With the progression of global aging, new frameworks are needed to scientifically and equitably extend healthy life expectancy. The construction of a “Global Health and Aging Index” or “Well-being Score” that integrates biological age measurement technologies (epigenetic clocks, EpiScores), functional indicators, environmental factors, and subjective well-being assessments is attracting attention as the next stage.

Such indicators are very useful for various purposes, including the following:

• Real-time understanding of the aging status of populations in each country and region.
• Early stratification of disease onset risk and prioritization of appropriate interventions.
• Scientific and equitable allocation of healthcare, nursing care, and health resources.
• “Visualization” of health disparities due to social and economic factors.

For example, Intrinsic Capacity, proposed by WHO, is a concept that comprehensively captures the physical, mental, and social functions of the elderly and is gaining international traction. It is also consistent with the European Union’s “Healthy Aging” policy and aging response measures in Asian countries, gradually paving the way for the international standardization of comprehensive aging indicators.

In Japan, the “Visualization of Aging” project at the Osaka-Kansai Expo 2025 is attracting attention. Visitors will gain experience confronting their biological age through epigenetic clocks and well-being scores [31]. This serves as an opportunity to transform the perception of aging from “invisible” to “visible,” and then to “changeable.”

The ultimate goal is to balance evidence-based health policies and personalized preventive interventions. Building a measurable, modifiable, and equitably distributable paradigm of healthy longevity through collaboration between government, academic institutions, industry, and civil society will be an important mission in 21st-century public health.

11. Conclusions

The rapid evolution of epigenetic clocks and EpiScores has opened new horizons in precision medicine within aging science. These DNA methylation-based biomarkers are no longer confined to the research domain but are beginning to be applied in clinical and public health fields. This has made scalable, dynamic, and biologically meaningful tools available for predicting the risk of age-related diseases, designing interventions, and evaluating health status.

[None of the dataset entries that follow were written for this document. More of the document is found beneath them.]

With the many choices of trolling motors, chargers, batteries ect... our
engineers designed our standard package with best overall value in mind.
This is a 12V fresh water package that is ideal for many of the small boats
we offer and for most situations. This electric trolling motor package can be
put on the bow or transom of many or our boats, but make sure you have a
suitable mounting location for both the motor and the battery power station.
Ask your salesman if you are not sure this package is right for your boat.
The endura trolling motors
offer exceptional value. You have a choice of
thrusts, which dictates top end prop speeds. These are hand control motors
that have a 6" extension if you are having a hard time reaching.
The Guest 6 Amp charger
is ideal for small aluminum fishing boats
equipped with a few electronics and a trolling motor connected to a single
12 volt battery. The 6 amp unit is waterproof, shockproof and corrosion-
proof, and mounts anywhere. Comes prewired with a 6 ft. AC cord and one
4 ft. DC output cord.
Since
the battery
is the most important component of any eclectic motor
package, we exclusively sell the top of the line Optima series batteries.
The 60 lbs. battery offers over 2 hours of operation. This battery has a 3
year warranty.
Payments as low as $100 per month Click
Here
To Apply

Epigenetic clocks such as GrimAge and DunedinPACE show strong correlation with morbidity and mortality predictions, while EpiScores contribute to visualizing aging pathways such as inflammation, metabolic abnormalities, and immune aging. These enable a transition from conventional symptom-based medicine to proactive and data-driven preventive medicine.

Integration into annual health examinations, community comprehensive care, mobile health applications, and AI-assisted platforms holds great potential for personalized lifestyle guidance, early intervention, and long-term risk reduction. Using biological age feedback also promises to enhance health literacy, maintain patient motivation, and promote preventive behaviors.

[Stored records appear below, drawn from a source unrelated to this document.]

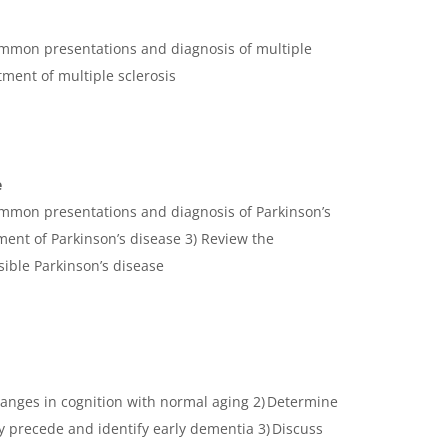
ommon presentations and diagnosis of multiple
atment of multiple sclerosis
e
ommon presentations and diagnosis of Parkinson’s
ment of Parkinson’s disease 3) Review the
ssible Parkinson’s disease
changes in cognition with normal aging 2) Determine
 precede and identify early dementia 3) Discuss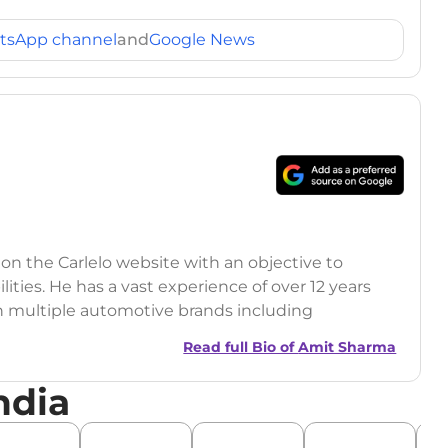
tsApp channel
and
Google News
 on the Carlelo website with an objective to
ilities. He has a vast experience of over 12 years
h multiple automotive brands including
India.com Auto)
Read full Bio of
Amit Sharma
y (Rajasthan Technical University)
ndia
omobile News Writing, Industry-Driven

Internationally, efforts are advancing toward the standardization of aging biomarkers and global indicator development, with Japan—possessing both population structure challenges and technological innovation—in a position to lead the world in demonstrating applications. Particularly noteworthy are the Osaka-Kansai Expo 2025 and the development of frailty prevention networks in communities.

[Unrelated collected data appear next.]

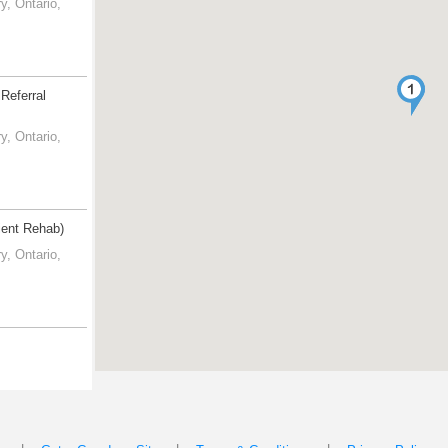
, Ontario,
Referral
, Ontario,
tient Rehab)
, Ontario,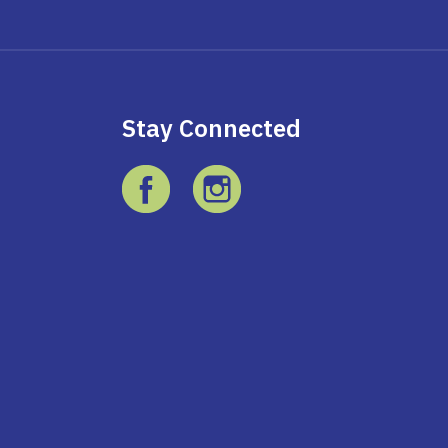
Stay Connected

In the future, the fusion of epigenetic clocks, EpiScores, exposome analysis, and AI will construct comprehensive aging indices and new frameworks for health value assessments. Such a transformation will not limit biological aging to a mere clinical indicator but serve as the foundation for a new social model that measures and utilizes “health capital” at individual, healthcare system, and national levels.

Ultimately, as the regular measurement and application of biological age become widespread in clinical and public health practice, our understanding, measurement, and management of “aging” will be redefined, enabling the realization of a society that can extend not just lifespan but healthy life expectancy more equitably and proactively, based on scientific evidence.